Mark Duggan inquest: Letter claiming 'assassination' false

Mark Duggan
Image caption Mark Duggan was shot dead in Tottenham in August 2011, sparking riots that spread across England

A letter sent to the Metropolitan Police claiming Mark Duggan was "assassinated" by officers in London was false, an inquest has heard.

The letter, sent to commissioner Sir Bernard Hogan-Howe, claimed a link between an informant and an officer had led to the shooting of Mr Duggan.

His death in Tottenham sparked riots which spread across England.

Det Insp Katie Lilburn told the inquest at the Royal Courts of Justice that no such link had been found.

The author of the letter, using the alias Richard Chamberlain, claimed Mr Duggan was shot as a result of being set up by a police source.

'Not registered informant'

He claimed he was a journalist investigating corruption in Operation Trident, which was looking into gang violence.

He said the informant, referred to as U1, persuaded Mr Duggan to collect a gun before tipping off police.

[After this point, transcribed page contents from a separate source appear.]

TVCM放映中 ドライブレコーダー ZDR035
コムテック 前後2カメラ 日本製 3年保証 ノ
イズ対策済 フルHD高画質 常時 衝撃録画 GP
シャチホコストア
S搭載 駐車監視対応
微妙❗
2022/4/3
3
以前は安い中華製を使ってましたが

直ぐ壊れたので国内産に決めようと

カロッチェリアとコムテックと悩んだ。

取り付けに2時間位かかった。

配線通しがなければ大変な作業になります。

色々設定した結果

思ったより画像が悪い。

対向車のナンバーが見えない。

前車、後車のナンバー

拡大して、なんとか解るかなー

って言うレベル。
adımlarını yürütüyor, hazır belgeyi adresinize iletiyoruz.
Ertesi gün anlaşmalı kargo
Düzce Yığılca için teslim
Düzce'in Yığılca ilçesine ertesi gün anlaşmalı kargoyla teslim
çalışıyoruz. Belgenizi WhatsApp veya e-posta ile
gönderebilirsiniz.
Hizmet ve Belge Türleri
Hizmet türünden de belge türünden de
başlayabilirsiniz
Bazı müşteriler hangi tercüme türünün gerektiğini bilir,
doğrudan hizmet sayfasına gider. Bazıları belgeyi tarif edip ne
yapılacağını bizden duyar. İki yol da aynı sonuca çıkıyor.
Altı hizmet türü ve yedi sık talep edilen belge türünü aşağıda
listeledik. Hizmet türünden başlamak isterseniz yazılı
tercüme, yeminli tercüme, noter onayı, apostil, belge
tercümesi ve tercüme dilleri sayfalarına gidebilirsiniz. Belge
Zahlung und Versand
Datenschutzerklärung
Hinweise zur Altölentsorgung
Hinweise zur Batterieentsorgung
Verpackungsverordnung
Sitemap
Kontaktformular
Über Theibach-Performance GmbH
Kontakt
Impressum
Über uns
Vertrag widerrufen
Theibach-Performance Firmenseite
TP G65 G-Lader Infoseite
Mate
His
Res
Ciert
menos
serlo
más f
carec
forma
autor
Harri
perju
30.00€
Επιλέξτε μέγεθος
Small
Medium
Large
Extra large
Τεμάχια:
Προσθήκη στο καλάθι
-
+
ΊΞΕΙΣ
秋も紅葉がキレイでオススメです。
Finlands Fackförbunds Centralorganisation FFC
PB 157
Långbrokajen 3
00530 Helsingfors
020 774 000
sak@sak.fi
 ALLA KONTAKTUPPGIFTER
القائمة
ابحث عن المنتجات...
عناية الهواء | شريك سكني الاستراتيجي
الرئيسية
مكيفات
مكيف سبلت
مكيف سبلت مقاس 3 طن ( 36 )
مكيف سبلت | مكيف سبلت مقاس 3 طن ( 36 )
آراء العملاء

The author also claimed he was given a list of names of alleged police informants, including one who was said to be the leader of the Tottenham North Star gang and suspected of six gang-related murders.

However, Ms Lilburn told the court there was no link and said U1 "is not nor has ever been a registered police informant".

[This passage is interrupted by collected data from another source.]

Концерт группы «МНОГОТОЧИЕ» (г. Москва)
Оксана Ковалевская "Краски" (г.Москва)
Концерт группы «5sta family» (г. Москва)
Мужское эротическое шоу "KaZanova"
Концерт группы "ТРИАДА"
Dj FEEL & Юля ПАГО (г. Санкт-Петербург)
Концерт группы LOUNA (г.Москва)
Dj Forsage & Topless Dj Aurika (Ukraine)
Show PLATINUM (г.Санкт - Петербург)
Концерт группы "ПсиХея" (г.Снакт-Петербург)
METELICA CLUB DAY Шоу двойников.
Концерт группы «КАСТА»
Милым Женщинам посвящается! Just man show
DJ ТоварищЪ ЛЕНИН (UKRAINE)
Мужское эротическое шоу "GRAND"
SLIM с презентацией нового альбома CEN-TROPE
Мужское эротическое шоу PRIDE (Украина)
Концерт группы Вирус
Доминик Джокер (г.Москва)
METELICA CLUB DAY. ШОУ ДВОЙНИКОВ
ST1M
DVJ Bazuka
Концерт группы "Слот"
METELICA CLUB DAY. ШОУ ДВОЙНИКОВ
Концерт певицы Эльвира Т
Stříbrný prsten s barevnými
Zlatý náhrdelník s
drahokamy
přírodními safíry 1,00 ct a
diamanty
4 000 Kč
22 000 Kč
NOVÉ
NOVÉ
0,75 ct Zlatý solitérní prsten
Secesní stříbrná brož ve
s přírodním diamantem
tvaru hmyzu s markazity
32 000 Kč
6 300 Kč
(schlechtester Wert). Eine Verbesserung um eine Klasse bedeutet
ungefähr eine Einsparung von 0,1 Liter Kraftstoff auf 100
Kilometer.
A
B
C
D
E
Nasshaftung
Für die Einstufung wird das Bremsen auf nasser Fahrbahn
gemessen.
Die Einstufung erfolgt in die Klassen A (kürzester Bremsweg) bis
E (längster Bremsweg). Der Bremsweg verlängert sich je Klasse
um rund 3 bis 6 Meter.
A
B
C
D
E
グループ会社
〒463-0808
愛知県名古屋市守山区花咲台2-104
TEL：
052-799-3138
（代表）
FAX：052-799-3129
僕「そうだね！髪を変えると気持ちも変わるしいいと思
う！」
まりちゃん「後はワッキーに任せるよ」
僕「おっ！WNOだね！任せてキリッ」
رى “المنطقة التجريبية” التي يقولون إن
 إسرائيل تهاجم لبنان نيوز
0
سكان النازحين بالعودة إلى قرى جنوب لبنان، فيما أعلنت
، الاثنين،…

She said the letter writer had been identified as a defendant who was facing trial at the time, who was not an investigative journalist.

The Crown Prosecution Service is considering whether to prosecute the man for attempting to pervert course of justice.

Earlier the court heard from Strategic Firearms Commander Fiona Mallon that Mr Duggan had been one of six people officers had been briefed about on the night before he was shot.

She said it had been anticipated that Mr Duggan would collect a gun from Kevin Hutchinson-Foster and that firearms officers and armed surveillance officers were later deployed.